Ein grimmig dreinblickender Straßenmusiker im Matrosenanzug spielt Akkordeon. Vier Männer in Jeans, mit nacktem Oberkörper und Wallemähne, die auf der Straße wie Revuegirls posieren. Aber auch viele Polaroid-Fotos und sogar Videos aus der New Yorker Zeit sind zu sehen. "Ich habe natürlich gesehen, dass Robert gar keine Kleinbildkamera in der Hand hatte, sondern nur eine Videokamera und eine Polaroid. Und da ich ja auch gerne spiele, habe ich mir auch eine Polaroid und eine Videokamera gekauft." Anschließend sei dann selbst mit drei Kameras durch Manhattan gelaufen.
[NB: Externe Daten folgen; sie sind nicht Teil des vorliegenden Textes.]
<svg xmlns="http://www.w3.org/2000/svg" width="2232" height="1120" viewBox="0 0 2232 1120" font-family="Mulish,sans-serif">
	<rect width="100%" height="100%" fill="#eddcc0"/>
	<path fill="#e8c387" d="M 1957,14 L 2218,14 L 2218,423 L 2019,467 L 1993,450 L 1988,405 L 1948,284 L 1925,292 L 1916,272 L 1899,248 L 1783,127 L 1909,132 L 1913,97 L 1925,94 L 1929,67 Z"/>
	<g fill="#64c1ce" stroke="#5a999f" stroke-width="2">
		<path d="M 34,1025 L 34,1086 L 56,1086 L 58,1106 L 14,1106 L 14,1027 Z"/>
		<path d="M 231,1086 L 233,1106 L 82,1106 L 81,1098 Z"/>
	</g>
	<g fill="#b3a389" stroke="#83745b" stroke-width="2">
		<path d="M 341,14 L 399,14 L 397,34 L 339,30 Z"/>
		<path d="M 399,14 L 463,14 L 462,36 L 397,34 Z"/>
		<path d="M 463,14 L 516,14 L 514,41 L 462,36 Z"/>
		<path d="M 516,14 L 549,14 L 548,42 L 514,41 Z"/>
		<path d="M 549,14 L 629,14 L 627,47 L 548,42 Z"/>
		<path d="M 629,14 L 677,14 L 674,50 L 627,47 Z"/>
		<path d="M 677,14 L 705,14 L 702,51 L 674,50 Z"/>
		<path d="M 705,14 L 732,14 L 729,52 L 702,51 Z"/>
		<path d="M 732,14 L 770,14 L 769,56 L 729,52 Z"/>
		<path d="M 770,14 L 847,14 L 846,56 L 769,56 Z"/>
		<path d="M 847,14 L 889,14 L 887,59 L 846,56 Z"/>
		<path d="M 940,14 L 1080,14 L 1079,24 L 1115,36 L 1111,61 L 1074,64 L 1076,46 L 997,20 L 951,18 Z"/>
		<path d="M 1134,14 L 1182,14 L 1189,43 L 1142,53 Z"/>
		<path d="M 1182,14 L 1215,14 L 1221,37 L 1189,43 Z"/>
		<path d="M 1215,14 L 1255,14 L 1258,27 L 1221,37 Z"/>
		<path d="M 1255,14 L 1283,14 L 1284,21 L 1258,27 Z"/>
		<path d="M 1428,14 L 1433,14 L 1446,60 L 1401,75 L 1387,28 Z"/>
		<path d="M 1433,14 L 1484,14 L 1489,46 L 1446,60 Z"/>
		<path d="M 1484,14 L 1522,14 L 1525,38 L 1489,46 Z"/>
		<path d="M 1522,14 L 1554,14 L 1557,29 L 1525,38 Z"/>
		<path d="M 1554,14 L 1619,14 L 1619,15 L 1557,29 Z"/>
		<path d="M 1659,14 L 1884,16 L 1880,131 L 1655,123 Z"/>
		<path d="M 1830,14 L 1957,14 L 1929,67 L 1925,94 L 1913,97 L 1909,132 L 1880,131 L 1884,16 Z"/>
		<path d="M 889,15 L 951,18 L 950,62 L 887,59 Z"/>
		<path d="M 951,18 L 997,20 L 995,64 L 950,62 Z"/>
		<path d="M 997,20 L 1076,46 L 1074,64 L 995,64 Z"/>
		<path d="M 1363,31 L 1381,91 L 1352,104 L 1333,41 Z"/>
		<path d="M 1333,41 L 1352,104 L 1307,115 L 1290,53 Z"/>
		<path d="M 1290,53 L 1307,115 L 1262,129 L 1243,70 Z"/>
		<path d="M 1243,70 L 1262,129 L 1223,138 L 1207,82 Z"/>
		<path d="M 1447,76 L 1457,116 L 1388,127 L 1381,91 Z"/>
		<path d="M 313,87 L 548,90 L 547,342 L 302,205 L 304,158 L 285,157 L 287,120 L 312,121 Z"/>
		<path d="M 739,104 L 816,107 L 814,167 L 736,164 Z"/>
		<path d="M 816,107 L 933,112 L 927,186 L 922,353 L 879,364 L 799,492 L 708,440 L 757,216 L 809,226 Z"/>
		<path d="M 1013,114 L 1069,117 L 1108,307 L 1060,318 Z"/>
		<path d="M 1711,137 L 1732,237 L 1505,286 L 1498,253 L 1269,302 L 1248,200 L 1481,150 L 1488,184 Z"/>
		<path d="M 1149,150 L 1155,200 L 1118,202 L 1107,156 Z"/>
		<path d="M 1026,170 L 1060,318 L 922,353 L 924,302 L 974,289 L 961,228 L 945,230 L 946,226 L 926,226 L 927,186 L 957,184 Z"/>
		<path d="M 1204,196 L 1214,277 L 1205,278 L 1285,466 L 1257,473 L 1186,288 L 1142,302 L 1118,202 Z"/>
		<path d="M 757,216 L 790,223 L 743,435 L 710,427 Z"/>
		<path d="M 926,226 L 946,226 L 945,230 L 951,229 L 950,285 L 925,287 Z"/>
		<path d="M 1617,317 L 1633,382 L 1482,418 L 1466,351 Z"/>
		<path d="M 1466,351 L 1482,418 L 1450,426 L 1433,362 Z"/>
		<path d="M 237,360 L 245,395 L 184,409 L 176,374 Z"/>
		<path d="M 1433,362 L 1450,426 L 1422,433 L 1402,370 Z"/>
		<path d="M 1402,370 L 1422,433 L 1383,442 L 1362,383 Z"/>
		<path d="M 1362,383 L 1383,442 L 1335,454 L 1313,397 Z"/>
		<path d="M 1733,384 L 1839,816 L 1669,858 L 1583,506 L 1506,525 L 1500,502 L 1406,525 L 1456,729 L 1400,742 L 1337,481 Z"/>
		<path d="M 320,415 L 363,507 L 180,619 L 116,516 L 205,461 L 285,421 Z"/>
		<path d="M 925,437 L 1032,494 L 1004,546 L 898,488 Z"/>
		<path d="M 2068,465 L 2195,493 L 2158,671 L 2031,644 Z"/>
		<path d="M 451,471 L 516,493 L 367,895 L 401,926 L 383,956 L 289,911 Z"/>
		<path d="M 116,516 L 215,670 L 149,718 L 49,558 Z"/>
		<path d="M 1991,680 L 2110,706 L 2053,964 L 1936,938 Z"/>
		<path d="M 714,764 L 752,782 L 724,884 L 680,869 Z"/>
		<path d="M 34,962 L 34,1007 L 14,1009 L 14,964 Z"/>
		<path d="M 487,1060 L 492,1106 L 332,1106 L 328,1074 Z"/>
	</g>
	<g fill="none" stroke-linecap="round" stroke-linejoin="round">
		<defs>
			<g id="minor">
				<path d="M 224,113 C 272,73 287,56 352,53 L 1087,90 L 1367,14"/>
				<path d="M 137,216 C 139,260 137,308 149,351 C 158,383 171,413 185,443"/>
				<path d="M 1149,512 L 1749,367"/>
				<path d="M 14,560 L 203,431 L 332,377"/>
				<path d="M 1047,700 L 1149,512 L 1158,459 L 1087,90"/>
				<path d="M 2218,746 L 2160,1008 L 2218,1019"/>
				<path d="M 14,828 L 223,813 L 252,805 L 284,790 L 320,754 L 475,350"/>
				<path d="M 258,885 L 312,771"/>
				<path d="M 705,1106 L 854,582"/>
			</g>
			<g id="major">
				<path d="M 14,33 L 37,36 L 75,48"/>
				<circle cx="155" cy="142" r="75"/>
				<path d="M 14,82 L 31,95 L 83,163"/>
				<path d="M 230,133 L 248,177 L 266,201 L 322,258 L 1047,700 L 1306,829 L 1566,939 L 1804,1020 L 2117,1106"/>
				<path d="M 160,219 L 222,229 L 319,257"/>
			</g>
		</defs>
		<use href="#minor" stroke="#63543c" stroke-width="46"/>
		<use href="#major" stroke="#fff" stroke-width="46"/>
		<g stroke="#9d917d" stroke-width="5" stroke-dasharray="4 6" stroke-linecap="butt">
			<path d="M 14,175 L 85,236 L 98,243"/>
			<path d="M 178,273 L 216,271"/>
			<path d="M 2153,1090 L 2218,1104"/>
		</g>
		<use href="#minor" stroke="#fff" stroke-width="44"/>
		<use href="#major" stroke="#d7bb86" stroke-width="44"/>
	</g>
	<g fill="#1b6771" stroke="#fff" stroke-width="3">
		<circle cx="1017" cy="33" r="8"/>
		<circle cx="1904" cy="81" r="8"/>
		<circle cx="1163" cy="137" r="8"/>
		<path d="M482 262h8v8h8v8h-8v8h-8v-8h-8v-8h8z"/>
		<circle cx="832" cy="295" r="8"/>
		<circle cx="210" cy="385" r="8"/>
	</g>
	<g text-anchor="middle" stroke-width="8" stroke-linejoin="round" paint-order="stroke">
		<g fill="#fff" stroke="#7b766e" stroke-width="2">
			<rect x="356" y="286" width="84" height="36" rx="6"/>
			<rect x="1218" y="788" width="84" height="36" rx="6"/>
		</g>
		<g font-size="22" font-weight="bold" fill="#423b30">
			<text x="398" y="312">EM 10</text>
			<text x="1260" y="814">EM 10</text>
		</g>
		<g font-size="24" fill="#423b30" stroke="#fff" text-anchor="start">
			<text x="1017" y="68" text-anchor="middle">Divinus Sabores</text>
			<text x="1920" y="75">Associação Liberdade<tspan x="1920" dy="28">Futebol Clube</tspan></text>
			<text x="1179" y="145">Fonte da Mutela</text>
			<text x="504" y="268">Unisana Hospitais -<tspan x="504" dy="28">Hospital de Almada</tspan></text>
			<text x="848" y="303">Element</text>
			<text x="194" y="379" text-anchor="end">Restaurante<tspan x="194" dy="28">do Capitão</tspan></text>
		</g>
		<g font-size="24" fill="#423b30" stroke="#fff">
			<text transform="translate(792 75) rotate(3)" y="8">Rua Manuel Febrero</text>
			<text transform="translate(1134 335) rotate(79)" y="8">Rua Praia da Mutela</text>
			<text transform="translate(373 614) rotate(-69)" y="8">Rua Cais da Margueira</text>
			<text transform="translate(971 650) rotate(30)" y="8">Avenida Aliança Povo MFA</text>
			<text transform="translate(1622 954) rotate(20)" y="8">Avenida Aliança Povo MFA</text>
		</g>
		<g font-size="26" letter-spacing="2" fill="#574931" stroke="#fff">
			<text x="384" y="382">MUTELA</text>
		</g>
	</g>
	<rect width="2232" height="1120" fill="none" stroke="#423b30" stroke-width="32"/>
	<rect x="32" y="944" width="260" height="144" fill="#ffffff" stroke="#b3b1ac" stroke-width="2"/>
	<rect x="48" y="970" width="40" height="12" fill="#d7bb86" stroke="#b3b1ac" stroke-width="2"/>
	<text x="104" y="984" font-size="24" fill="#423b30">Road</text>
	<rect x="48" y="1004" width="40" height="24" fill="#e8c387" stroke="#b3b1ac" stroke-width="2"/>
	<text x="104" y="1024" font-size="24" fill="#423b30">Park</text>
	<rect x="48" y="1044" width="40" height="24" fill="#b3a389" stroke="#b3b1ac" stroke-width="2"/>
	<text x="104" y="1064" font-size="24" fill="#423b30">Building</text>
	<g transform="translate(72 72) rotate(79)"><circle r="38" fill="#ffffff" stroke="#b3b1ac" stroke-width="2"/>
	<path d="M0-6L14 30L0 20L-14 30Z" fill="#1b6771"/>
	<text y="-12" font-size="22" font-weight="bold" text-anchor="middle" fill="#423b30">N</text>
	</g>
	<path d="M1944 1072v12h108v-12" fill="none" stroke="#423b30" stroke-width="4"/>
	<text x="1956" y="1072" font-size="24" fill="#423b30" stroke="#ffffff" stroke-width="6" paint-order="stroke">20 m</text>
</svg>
Die Seelenverwandtschaft der beiden Künstler, von der Gundula Schulze Eldowys erzählt, lässt sich in dieser sehr gelungenen Ausstellung auch erspüren. Beide hatten eine Vorliebe für Spiegelungen und Schatten. Beide haben gerne und viel auf der Straße fotografiert. Und beide hatten diesen ganz besonderen Blick für die Menschen, die ihnen dort begegnet sind. Voller Würde hält Robert Frank im Foto "Public Park" einen Mann fest, der im Park auf Decke schläft - in Socken. Seine Schuhe stehen fein säuberlich neben ihm aufgestellt.
Besonders schön ist es immer, jene Fotos zu betrachten, für die sich die beiden gegenseitig fotografiert haben. Aus manchen dieser Porträts lässt sich sogar noch mehr über die innige Freundschaft der beiden herauslesen als aus den Briefen. Gundula Schulze Eldowy fängt Robert Franks Augenpartie während der Auto-Fahrt im Rückspiegel ein. Ein kleiner Augenblick aus dem jede Menge Vertrautheit spricht. "Halt die Ohren steif!" ist eine Ausstellung für alle, die Street Photography mögen. Aber auch für alle, die etwas darüber lernen wollen, wie wichtig Freundschaft für die Kunst ist.